Loss of metal homeostasis may be involved in several age-related diseases, such as cataracts. Cataracts are caused by the aggregation of lens proteins into light-scattering high molecular weight complexes that impair vision. Environmental exposure to heavy metals, such as mercury, is a risk factor for cataract development. Indeed, mercury ions induce the non-amyloid aggregation of human gamma C-and gamma S crystallins, while human gamma D-crystallin is not sensitive to this metal. Using Differential Scanning Calorimetry (DSC), we evaluate the impact of mercury ions on the kinetic stability of the three most abundant human gamma-crystallins. The metal/crystallin interactions were characterized using Isothermal Titration Calorimetry (ITC).
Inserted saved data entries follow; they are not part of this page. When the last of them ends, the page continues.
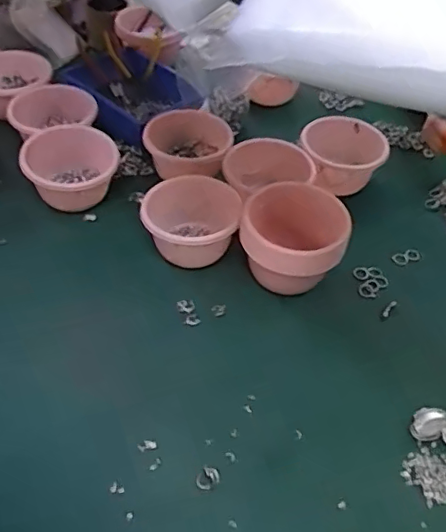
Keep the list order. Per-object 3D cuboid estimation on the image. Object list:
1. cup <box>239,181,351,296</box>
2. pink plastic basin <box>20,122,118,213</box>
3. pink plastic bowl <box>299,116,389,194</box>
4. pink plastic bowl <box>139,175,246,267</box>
[{"bbox_3d":[0.101,-0.029,0.834,0.146,0.128,0.126,7,48,2],"label":"cup"},{"bbox_3d":[-0.247,-0.160,0.936,0.147,0.078,0.142,1,48,-3],"label":"pink plastic basin"},{"bbox_3d":[0.207,-0.194,1.012,0.135,0.089,0.131,2,48,-2],"label":"pink plastic bowl"},{"bbox_3d":[-0.048,-0.068,0.868,0.140,0.080,0.133,2,48,-2],"label":"pink plastic bowl"}]

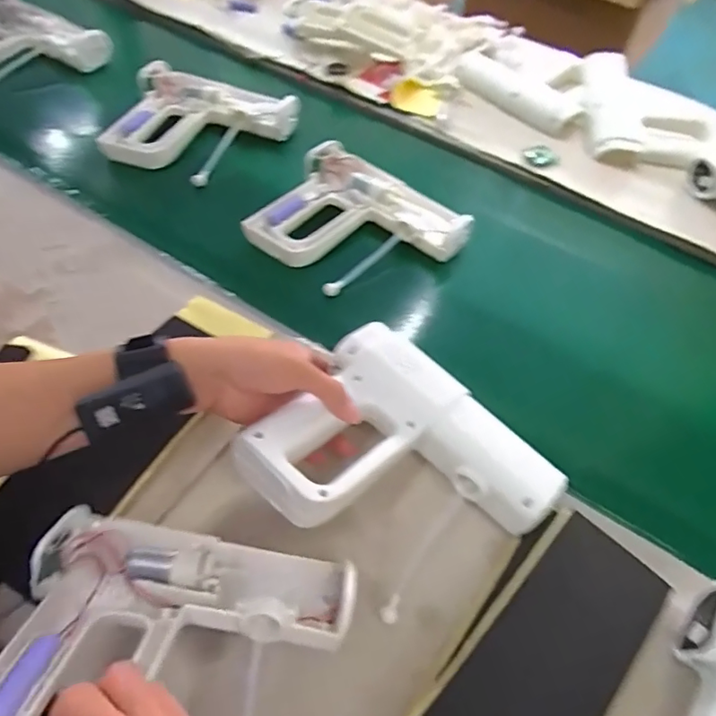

Human gamma D-crystallins exhibited kinetic stabi-lization due to the presence of mercury ions, despite its thermal stability being decreased. In contrast, human gamma C-and gamma S-crystallins are both, thermally and kinetically destabilized by this metal, consistent with their sensitivity to mercury-induced aggregation. The interaction of human gamma-crystallins with mercury ions is highly exothermic and complex, since the protein interacts with the metal at more than three sites. The isolated domains of human gamma-D and its variant with the H22Q mutation were also studied, revealing the importance of these regions in the mercury-induced stabilization by a direct metal-protein interaction.

Automated summary

Loss of metal homeostasis may lead to age-related diseases like cataracts, which are caused by lens protein aggregation. Exposure to heavy metals, particularly mercury, increases the risk of cataract development. Mercury ions induce the aggregation of certain lens proteins, while others are not affected. This study investigates the impact of mercury ions on the stability of different lens proteins and reveals the complex metal-protein interactions that contribute to cataract formation.